Antes de entrar a la ducha cogí uno de los cepillos los dientes de madera, le quité el embalaje, le puse pasta de dientes y me los cepillé. Lo dejé con delicadeza en un vaso de cristal que había en la pared de encima del lavabo y, entonces sí, me dirigí a la bañera. Era enorme y redonda, de hidromasajes. ¡Qué alucine! Siempre había soñado con una de estas.
Abrí el agua y una vez alcanzó la temperatura deseada, templada para mí, hirviendo para cualquier otra persona, puse el tapón y dejé que se llenara. Me desnudé por completo y me sumergí en el interior. Me encontré con sales y una bomba de jabón en una esquina, así que las eché al agua y dejé que hicieran su magia. El agua se tiñó de morado, se llenó de jabón y se aromatizó con olores a lavanda. Estuve trasteando con los botones de la bañera hasta que conseguí poner a mi gusto el hidromasajes. ¡Ufff! ¡Qué placer! ¡Qué gustito daban los chorritos mientras me recorrían el cuerpo! Al principio me pasé con la potencia e hicieron que me dolieran los cardenales, pero una vez bajé la fuerza parecieron acariciarme y aliviar mi dolor, al menos el físico.

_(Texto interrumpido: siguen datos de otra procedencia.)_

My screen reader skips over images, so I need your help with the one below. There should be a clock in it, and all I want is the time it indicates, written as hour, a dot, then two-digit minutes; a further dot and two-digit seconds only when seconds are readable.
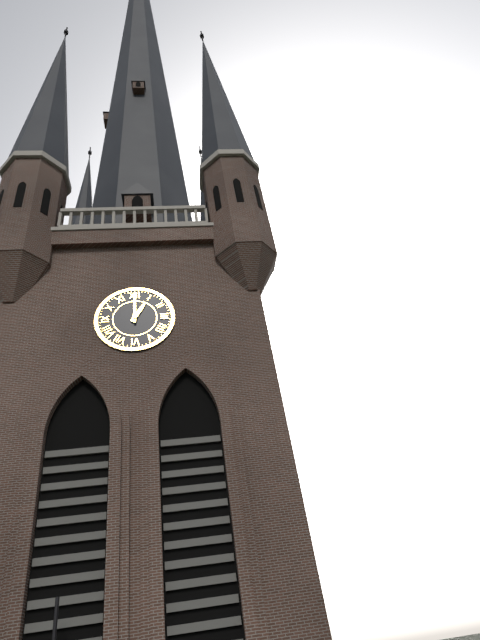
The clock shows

No sé si pasé una o dos horas en la bañera, la verdad es que por un momento perdí la noción del tiempo, pero estaba hecha una pasa, toda arrugada. Decidí que era hora de salir. Cogí una toalla morada que había dejado a mano y pisé sobre la alfombra a juego para secarme. ¡Qué suave era todo! Se notaba que eran de calidad. Una vez terminé de secarme me puse el pijama que Gómez me había ofrecido. Era realmente bello, muy colorido y fresco, diría que era de seda roja. Ideal para el verano, aunque enseñaba más piel de lo que me gustaría ahora mismo, pero bueno, estaba sola y nadie iba a verme. Me vestí frente al espejo y no pude evitar mirarme la cara de compungida y triste que tenía, además de la herida del labio y los numerosos cardenales que recorrían mi cuerpo. ¿Qué había pasado? ¿Cómo había llegado hasta este extremo? Intenté reprimirme sin éxito, y las lágrimas que tenía contenidas salieron a relucir. Me apoyé sobre el lavabo y dejé caer la cabeza sobre las manos, llorando desconsolada. Quería gritar, quería golpear algo... Pero no podía y tuve que contener toda esa rabia. Volví a contemplar mi rostro y me sentí la mujer más fea y desafortunada del mundo, quería desaparecer, perderme para siempre... morirme. Pasé buen rato así, hasta que cogí las fuerzas suficientes para arrastrarme hasta la cama. Fui literalmente arrastrando los pies, la cabeza gacha, aún con lágrimas en los ojos, como un alma en pena. Realmente me encontraba muy cansada y los párpados me pesaban, pero dudaba que pudiera dejarme dormir. ¿Cuánto podía vivir alguien sin hacerlo?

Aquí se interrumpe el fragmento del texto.